I have a 90's Snapper with a Briggs 99772 3111-01 6hp OHV engine. It does not want to start seems like it is not getting gas plug is not getting wet. I think it is due to the engine not choking properly..to that point the small choke return spring is off. Does anyone have a illustration that would show me where it supposed to go. The spring is part number 262749 Key number 609 on the Briggs Illustration

This mower is a spare and has set for close 10 months since it was last run,
It would not start, tried spaying cab cleaner in the carb, had the bowl off and tried to spray up into the needle/seat area and up into the intake tube.
Still no go so I took the carb off and tried to clean it...I did not remove the welch plug. 

I have real strong spark and the compression seems good I will test it tonight.. I am guessing at the choke being the problem...gas does enter the carb bowl, and I was able to blow carb cleaner up through the intake orifice. Like I say the plug is not getting wet at all. Even after trying to start it 10-15 pulls with the choke on. 

I know I need to get this spring back on, Any other ideas anyone has appreciated Also can anybody tell me the clearance for the valve rockers If I need to adjust them.

Thanks

Spit


----------



## paulr44 (Oct 14, 2008)

Well, it sounds like it should run.
Air, fuel & spark, under compression. Will it fire on a prime is my basic question and in this case is fitting, as that will often give you an idea of what you're dealing with - IE fuel related, vacuum leak etc. I'm perplexed as you mention carb. cleaner several times but nothing about priming it with fuel or carb. cleaner to see if it'll fire.


----------



## Spit (Nov 3, 2006)

*Carb linkage problem resolved*

I found a local shop that had a copy of a Briggs OHV service manual. The book had an illustration of the location of the spring. This particular carb has a choke spring that has to be in place for the choke to operate properly. I figured out where the spring went and it started and seems (too soon to cut grass in Ohio) to run fine. 
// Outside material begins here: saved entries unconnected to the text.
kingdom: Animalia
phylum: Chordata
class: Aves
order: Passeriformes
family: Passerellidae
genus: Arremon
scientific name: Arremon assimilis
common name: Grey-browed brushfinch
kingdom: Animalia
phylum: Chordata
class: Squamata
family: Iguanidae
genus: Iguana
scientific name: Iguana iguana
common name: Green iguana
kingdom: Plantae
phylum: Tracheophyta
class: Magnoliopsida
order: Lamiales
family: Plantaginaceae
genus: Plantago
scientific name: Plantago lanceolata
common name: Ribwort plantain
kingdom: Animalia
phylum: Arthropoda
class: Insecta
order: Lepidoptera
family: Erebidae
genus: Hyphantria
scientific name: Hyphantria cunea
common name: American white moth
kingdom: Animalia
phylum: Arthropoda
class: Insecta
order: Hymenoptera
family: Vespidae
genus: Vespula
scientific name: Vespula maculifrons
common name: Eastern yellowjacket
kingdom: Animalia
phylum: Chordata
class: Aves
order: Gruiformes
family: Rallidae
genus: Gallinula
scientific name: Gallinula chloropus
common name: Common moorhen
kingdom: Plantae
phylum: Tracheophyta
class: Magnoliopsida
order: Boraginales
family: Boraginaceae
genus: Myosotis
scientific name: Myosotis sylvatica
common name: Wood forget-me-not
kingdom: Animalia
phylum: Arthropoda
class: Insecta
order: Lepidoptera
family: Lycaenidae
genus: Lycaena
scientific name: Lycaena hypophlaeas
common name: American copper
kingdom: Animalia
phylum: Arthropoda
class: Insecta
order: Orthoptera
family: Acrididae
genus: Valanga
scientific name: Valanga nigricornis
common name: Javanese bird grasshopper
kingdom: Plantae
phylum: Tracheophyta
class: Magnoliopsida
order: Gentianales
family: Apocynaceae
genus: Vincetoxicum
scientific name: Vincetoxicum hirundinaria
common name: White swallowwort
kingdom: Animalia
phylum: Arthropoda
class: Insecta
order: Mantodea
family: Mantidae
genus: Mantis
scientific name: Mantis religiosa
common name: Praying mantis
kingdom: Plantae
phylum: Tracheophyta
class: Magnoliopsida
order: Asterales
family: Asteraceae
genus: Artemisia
I am still wondering what the gap should be on the valve rockers. I set both intake and exhaust @ 005. Not sure if that is correct or not?

thanks 


Spit


----------



## usmcgrunt (Sep 16, 2007)

Hello Spit. The valve clearances for both valves are .005 to .007 thousandths. Here is a link to the Briggs OHV manual for you to have and save for future reference. I hope this helps.

http://dl.dropbox.com/u/12502267/B&S Service Manuals/10_276781SingleCylinderOHV.pdf


----------



## Spit (Nov 3, 2006)

*Thank You!*

Usmcgrunt,

Thanks a million for the link to the service manual. I was seriously thinking of buying a manual. I have a copy of a manual for the L head engines that was printed in the mid 70's and obviously does not cover OHVs
This is great! 

Thanks again


Spit


----------



## kd7iwp (Jun 18, 2018)

Hi, I have the same engine and I just replaced the choke lever since it was broken, but I don't see how the choke ever engages. My throttle cable has 3 settings (turtle, rabbit, choke) but when I push it to choke there are no pieces of linkage that engage the choke lever. I wish I could post a link I found to an image of an identical carburetor. If you go to dub-dub-dub.outdoorking.com/forum/uploads/usergals/2011/03/full-4181-577-5ohv_002.jpg. If I manually push the choke lever the spring pulls it back when I let go, but nothing ever engages it. Any thoughts?


----------



## finaprint (Jan 29, 2006)

Some just work by suction pulling the valve closed then it drops off to let valve open at mower running at higher speeds. There may be linkage that locks choke open at higher loads that otherwise seems to do nothing.


----------



## kd7iwp (Jun 18, 2018)

usmcgrunt said:


> Here is a link to the Briggs OHV manual for you to have and save for future reference. I hope this helps.


Hi, I know it's been quite a few years since this was posted, is there any chance you have an updated link for this manual that still works? Thank you


----------